With A == [Ax, Ay], etc, and a point P == [Px,Py] for certain u,v, the first step is indeed to subtract A from B, C, D and P, effectively placing A at the origin, i.e, Ax == Ay == 0, just like you do.
Then, you obtain P from u and v as
Px == u*(1 - v)*Bx + (1 - u)*v*Cx + u*v*Dx;
Py == u*(1 - v)*By + (1 - u)*v*Cy + u*v*Dy;
in standard degree 1 Bezier patch notation.

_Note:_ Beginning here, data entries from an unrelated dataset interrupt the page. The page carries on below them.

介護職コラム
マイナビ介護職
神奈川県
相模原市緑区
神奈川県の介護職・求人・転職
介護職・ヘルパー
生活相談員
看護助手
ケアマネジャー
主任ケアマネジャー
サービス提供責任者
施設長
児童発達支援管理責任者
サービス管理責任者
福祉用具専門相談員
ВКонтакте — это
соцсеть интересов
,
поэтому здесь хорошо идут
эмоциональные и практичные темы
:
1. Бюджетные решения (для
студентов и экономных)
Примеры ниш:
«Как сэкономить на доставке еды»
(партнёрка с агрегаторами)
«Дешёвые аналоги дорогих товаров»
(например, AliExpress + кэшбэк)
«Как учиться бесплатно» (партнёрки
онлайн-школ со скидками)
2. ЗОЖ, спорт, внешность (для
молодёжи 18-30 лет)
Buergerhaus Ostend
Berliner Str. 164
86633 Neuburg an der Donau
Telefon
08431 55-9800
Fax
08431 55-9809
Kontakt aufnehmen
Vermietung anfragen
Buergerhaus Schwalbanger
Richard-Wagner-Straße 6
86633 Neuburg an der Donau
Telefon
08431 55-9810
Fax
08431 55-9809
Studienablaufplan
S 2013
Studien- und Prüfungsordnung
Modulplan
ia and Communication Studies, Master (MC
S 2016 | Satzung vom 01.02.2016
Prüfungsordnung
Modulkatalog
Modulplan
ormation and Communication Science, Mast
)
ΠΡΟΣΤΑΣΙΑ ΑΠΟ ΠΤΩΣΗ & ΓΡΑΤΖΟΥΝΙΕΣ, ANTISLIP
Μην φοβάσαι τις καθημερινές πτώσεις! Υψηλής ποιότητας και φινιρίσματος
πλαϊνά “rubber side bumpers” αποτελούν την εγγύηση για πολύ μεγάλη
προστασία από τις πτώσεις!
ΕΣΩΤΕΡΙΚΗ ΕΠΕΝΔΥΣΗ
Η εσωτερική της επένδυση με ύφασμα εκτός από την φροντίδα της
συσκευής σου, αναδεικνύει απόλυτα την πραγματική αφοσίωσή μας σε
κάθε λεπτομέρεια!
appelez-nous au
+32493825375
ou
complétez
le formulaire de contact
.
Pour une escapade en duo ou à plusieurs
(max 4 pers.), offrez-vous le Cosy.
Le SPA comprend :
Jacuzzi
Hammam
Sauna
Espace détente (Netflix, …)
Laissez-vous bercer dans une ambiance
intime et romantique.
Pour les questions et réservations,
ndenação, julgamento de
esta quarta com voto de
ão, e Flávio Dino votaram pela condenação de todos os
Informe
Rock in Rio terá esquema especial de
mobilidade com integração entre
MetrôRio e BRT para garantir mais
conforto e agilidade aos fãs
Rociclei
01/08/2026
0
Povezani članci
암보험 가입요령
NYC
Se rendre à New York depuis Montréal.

The last term includes u*v, which complicates solving for u and v; the solution is indeed nonlinear in Px and Py.
You get
syms Bx By Cx Cy Dx Dy Px Py u v
[solu, solv] = solve([u*(1 - v)*Bx + (1 - u)*v*Cx + u*v*Dx - Px == 0,
u*(1 - v)*By + (1 - u)*v*Cy + u*v*Dy - Py == 0], [u, v])
which you can simplify using the 2D cross product, if you want, like
cross2D = @(AA,BB) AA(1)*BB(2) - AA(2)*BB(1);
syms B C D P
B = [Bx,By];
C = [Cx,Cy];
D = [Dx,Dy];
P = [Px,Py];
% and so on
and then e.g.
syms sigma_2
sigma_2 = 2 * cross2D(C,D-B)
Such cross product are abundant in the solution.
You can then use these results to write a general function uv_from_P(A, B, C, D, P)